For one thing, he was very good at scheduling his time and would be faithful to the time that he scheduled. For example, his time for studying, working, and other aspects of his life would all be allotted into his BlackBerry Calendar, and he would stick to it. For example, if he allotted two hours to homework but didn’t finish the assignment, he would just stop at the end of two hours, and hand in the assignment incomplete. Sounds crazy? At the time, I thought that what he did was indeed a bit peculiar.
A year later I got my own BlackBerry and it became easy to carry around my schedule at all times. I became very diligent at scheduling important meetings with other – appointments, conference calls, and events. However, fast forwarding to today, I have now adopted many of those same philosophies that I first thought were crazy. I take great care to not only schedule appointments with others on my smartphone, but to schedule appointments with myself. If you open up my calendar, you can see exactly when I have time allotted for reading, working on Impact, or even hanging out to my parents. You can ask me on Sunday, and I can tell you the exact times that I will be working out every single day for the next week. Even more drastically, since I know when I am waking up each day to either go to work or to go work out before work, I have scheduled exactly 7.5 hours of sleep for every night. Yes, that means that that my calendar has blocks set aside for sleep and I follow it exactly!

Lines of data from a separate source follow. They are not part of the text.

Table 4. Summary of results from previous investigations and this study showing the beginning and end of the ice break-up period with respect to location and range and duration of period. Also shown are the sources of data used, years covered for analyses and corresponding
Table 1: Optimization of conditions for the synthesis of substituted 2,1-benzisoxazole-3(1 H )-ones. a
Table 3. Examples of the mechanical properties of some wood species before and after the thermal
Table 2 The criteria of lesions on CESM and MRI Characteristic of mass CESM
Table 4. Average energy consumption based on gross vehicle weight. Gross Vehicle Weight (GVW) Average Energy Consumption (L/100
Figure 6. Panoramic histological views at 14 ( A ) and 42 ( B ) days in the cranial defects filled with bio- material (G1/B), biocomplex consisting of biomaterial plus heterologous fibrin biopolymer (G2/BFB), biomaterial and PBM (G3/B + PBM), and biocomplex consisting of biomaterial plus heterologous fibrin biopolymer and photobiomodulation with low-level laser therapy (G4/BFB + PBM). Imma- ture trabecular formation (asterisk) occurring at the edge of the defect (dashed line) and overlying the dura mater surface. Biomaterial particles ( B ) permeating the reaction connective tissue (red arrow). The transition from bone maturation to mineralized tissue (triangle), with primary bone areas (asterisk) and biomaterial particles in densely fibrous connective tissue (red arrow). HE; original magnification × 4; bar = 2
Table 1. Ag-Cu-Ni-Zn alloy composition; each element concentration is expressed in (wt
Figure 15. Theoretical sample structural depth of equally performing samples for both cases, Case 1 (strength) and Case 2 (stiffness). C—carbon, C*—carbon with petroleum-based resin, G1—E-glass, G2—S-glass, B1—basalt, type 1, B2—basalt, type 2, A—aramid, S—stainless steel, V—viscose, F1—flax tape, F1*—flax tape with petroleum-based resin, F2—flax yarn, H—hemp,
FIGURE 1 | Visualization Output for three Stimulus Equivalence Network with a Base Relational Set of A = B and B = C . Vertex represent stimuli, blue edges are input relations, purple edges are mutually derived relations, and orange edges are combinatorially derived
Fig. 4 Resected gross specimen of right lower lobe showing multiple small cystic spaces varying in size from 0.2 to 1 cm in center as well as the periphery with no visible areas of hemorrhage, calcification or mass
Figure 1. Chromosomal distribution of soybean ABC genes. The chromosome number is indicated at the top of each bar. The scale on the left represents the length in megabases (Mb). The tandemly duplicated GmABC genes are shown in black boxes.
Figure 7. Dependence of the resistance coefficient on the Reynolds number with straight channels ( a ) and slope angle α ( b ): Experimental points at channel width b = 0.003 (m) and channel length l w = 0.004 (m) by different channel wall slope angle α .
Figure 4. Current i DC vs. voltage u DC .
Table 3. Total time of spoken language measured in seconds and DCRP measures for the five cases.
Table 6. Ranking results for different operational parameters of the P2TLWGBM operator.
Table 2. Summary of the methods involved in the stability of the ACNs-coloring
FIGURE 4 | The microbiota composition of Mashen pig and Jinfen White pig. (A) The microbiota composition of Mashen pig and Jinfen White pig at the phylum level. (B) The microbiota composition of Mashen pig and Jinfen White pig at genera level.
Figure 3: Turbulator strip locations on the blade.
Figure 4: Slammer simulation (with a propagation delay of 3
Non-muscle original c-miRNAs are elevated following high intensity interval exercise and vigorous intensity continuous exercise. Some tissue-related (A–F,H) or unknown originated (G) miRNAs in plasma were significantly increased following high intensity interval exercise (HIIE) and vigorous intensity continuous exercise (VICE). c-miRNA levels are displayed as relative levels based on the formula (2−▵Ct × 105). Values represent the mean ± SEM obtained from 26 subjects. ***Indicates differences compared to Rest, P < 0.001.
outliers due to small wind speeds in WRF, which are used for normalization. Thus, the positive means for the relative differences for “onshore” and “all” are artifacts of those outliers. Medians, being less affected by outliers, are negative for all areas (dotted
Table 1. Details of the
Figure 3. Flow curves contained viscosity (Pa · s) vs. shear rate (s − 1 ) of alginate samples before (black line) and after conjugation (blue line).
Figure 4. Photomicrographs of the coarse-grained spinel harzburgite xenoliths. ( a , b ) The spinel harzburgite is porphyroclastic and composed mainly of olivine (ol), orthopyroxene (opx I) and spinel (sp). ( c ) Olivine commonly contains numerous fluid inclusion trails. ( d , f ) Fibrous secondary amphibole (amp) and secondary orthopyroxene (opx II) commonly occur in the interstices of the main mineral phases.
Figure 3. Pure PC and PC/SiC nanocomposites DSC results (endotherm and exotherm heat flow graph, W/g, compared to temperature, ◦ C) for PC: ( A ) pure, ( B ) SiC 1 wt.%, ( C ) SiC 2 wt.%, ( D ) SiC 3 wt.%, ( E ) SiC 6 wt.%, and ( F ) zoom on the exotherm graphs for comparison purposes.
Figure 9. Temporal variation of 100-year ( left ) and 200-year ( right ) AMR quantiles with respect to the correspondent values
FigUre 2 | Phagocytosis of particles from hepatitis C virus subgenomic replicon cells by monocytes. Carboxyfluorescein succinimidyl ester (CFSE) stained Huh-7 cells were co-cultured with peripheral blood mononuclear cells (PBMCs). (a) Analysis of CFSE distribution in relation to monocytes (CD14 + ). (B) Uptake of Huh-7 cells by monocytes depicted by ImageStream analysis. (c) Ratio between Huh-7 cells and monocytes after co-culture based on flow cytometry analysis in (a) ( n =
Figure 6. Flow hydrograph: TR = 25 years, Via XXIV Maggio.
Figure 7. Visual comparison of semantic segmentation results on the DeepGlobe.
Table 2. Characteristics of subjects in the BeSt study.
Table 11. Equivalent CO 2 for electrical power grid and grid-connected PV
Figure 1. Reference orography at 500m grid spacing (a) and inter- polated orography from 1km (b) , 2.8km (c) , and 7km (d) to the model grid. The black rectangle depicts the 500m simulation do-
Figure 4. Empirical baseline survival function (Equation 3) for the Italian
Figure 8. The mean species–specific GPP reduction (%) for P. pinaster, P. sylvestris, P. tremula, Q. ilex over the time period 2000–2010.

So, what are the results? Well, they are amazing! A funny thing happens when you schedule something with your calendar – you hold yourself accountable to it. It’s pretty hard to just delete that work-out from the calendar, or ignore that vibrating BlackBerry reminder about the time you set aside with your parents, or reading, or anything else. It’s amazing!
What are your thoughts on strict scheduling as a productivity tool? Do you think that I’m crazy?
Note: there is still some flexibility in my schedule to move things around, so it’s not totally rigid!